> **Exercise**: Transcribe, word for word, the line containing "defeats its" and each line following it through the end of the listing below. Omit all other lines.
[Records for this task Boundary: Start]
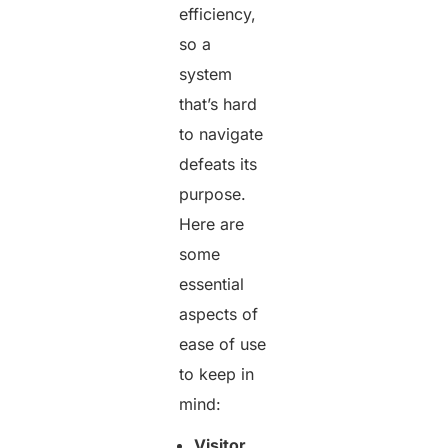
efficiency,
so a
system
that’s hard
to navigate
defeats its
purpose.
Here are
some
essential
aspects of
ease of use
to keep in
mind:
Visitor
[Records for this task Boundary: End]
> **Solution to this problem**:
defeats its
purpose.
Here are
some
essential
aspects of
ease of use
to keep in
mind:
Visitor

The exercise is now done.